### Source material
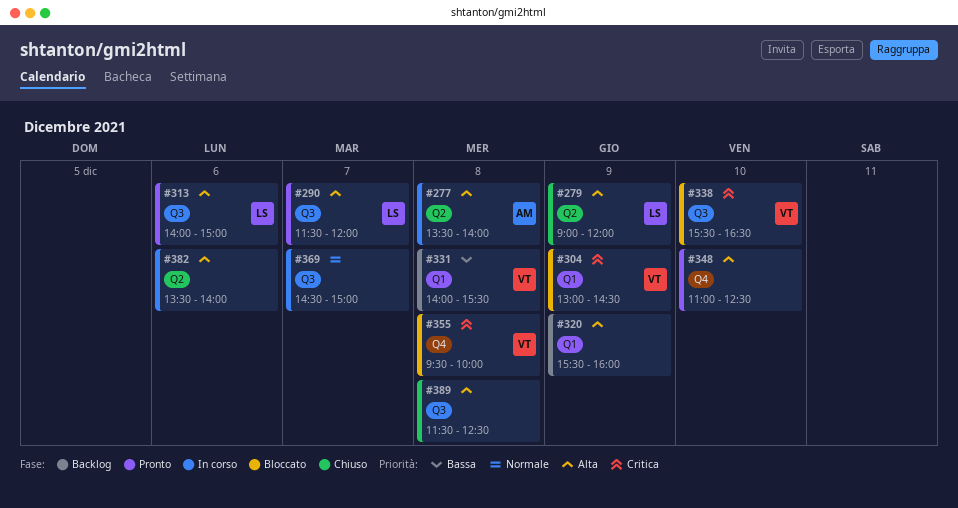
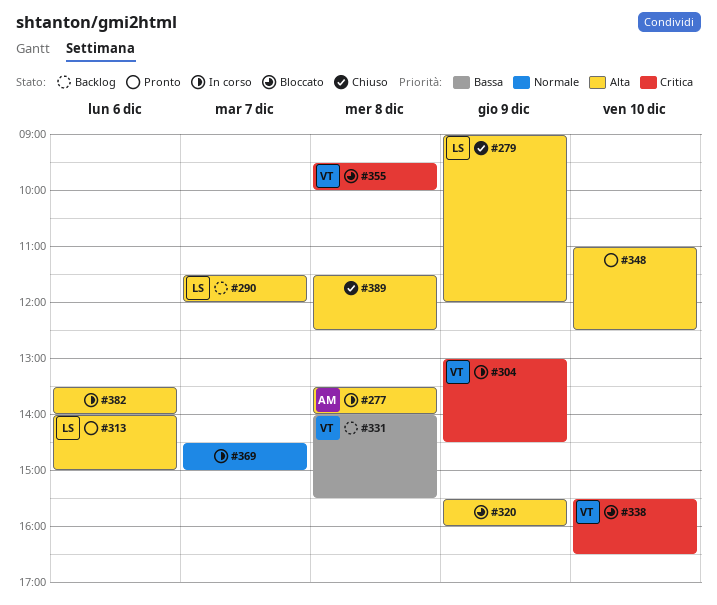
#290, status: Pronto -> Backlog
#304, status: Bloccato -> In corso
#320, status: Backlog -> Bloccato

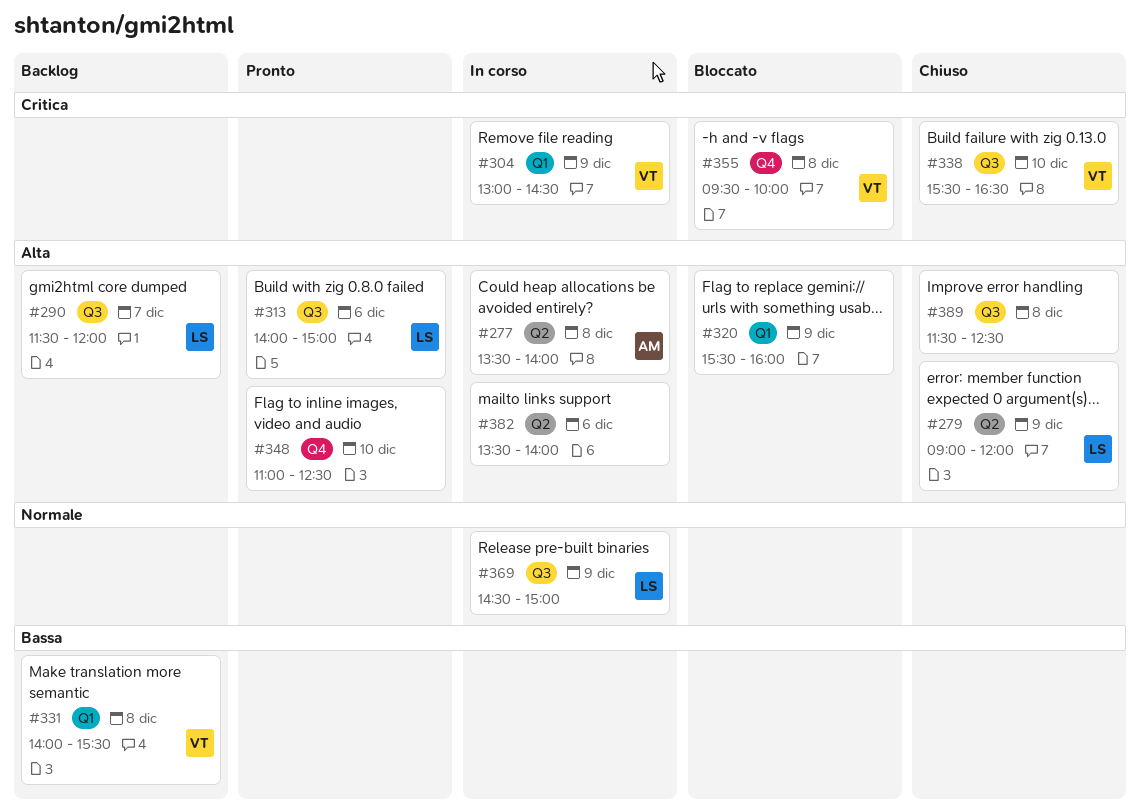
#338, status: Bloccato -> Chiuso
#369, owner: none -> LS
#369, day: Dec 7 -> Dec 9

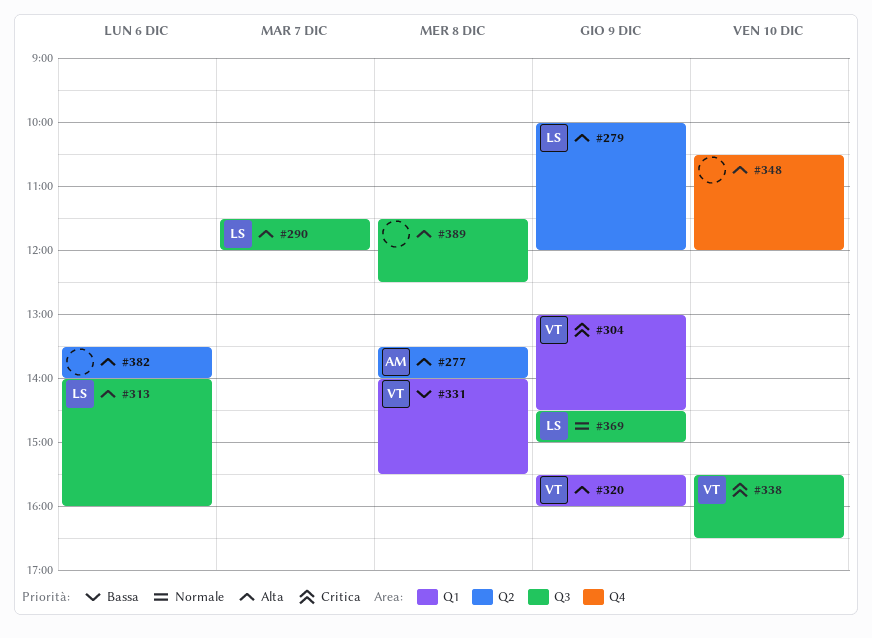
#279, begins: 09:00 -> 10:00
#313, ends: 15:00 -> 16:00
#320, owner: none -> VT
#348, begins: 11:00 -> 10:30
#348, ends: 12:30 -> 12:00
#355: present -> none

### Work instruction
Pictures are not part of the copy. Restate everything else in the listing word for word.

### Your response
#290, status: Pronto -> Backlog
#304, status: Bloccato -> In corso
#320, status: Backlog -> Bloccato

#338, status: Bloccato -> Chiuso
#369, owner: none -> LS
#369, day: Dec 7 -> Dec 9

#279, begins: 09:00 -> 10:00
#313, ends: 15:00 -> 16:00
#320, owner: none -> VT
#348, begins: 11:00 -> 10:30
#348, ends: 12:30 -> 12:00
#355: present -> none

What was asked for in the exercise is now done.